For Performing Tibetan Identities, Nyema photographed other young Tibetans, whether living in Europe as members of the Tibetan diaspora, or in Tibetan-speaking areas of China. Her pictures document the many things they share as global citizens and consumers of popular culture, as well as the particularities of their Tibetan heritage. By producing double portraits of each person, in daily wear and ‘traditional’ clothing, Nyema alludes to the fluidity of identity formation and how it may be expressed in dress and objects, revealing the range of options for self-fashioning that are available to contemporary Tibetans.

For more than 20 years, academic and curator Clare Harris has pioneered new ways of representing Tibetan culture.  Her publications, exhibitions, online platforms are rich in collaborations with Tibetan researchers and artists from China, India and the global Tibetan diaspora. Her work has fostered new modes of understanding, increased well-being among a group of refugees. It has given unprecedented opportunities to Tibetans to reflect on their identity outside traditional community settings. Harris has specifically engaged with Tibetans in the UK to co-curate exhibitions, workshops and public events that challenge long-established and resilient stereotypes about Tibet. Her work has also directly influenced curatorial practice concerning Tibet at major museums.


The Impact

This project has shaped understanding amongst museum audiences about Tibetan identity and enabled Tibetans themselves to change the narrative about Tibet at a critical juncture in its history.

The opportunity to explore their own identity further was particularly powerful for young audiences. One visitor reported after the exhibition:

‘I want to learn Tibetan from my dad and wear my chuba [Tibetan coat] more often and get in touch with my Tibetan family’

The show was supplemented by a series of public engagement with research activities. The project directly reached one fifth of Tibetans in the UK, with 200 Tibetans attending events in the museum in-person.

A young Tibetan man in one of the workshops for adults said:

‘…what I felt really special about all the exhibition is like, this exhibition shows profound Tibetan perspective, or Tibetan narrative on issues. It’s in the forefront… it challenges the stereotyping of being Tibetan’

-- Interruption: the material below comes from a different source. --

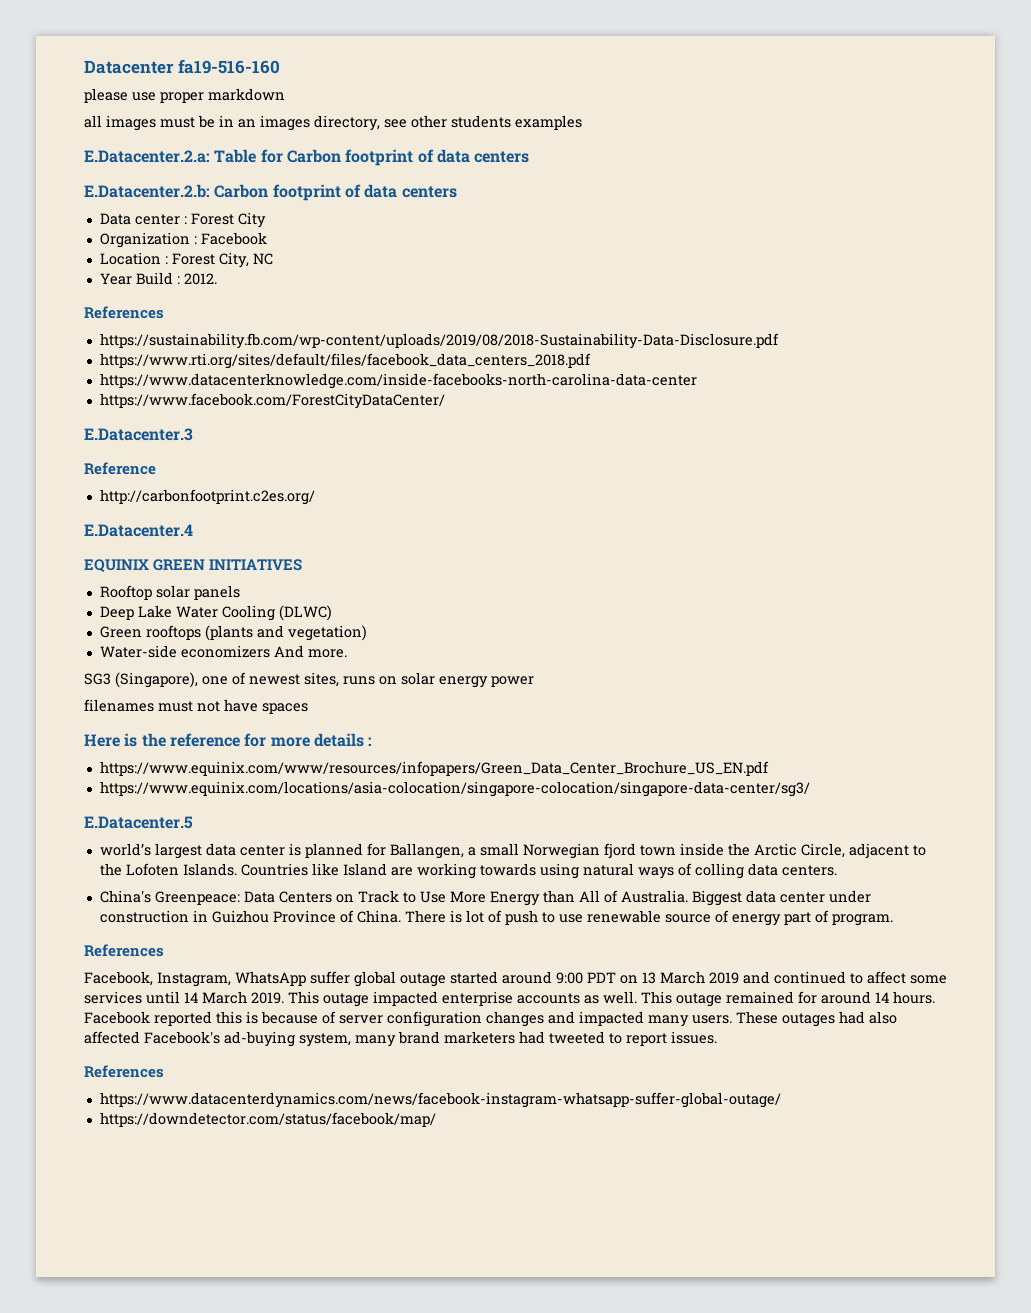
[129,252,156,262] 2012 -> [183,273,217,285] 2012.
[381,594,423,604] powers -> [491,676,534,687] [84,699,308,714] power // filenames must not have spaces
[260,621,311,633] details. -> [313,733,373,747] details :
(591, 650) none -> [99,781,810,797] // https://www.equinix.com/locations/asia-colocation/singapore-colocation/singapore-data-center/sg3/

The exhibition also benefited non-Tibetan audiences. Of those surveyed, 66% of visitors agreed that it had changed their perception of Tibetans. In empathising with Tibetan refugees, similar numbers were inspired to reflect on their own sense of identity and highlighted their mixed heritage or migration stories. The exhibition was described by visitors as having “broken all boundaries” and made people “think deeply about prejudice and stereotypes in general”. For 62% of visitors, the exhibition also changed their experience of the Pitt Rivers by inserting contemporary perspectives from new and different voices, making “the whole museum feel less like a house full of colonial plunder” 

Harris’ research – through the Performing Tibetan Identities project – has demonstrated how researchers and curators can better engage with Tibetans, as creators of artworks and co-curators of exhibitions, to reach out to a ‘minority amongst minorities’. An unprecedented project of its kind, on an institutional level the exhibition has helped other major museums to begin to address the limitations and absences in their thinking and practices around Tibet. It has also highlighted the importance of collaboration with Tibetan community members, in which they are active participants in the process of rethinking the representation of Tibet. The result is a recognition by the Tibetan community in the UK of how this project enabled them to meaningfully reflect on their identity and culture and to shape how others perceive them in their own terms.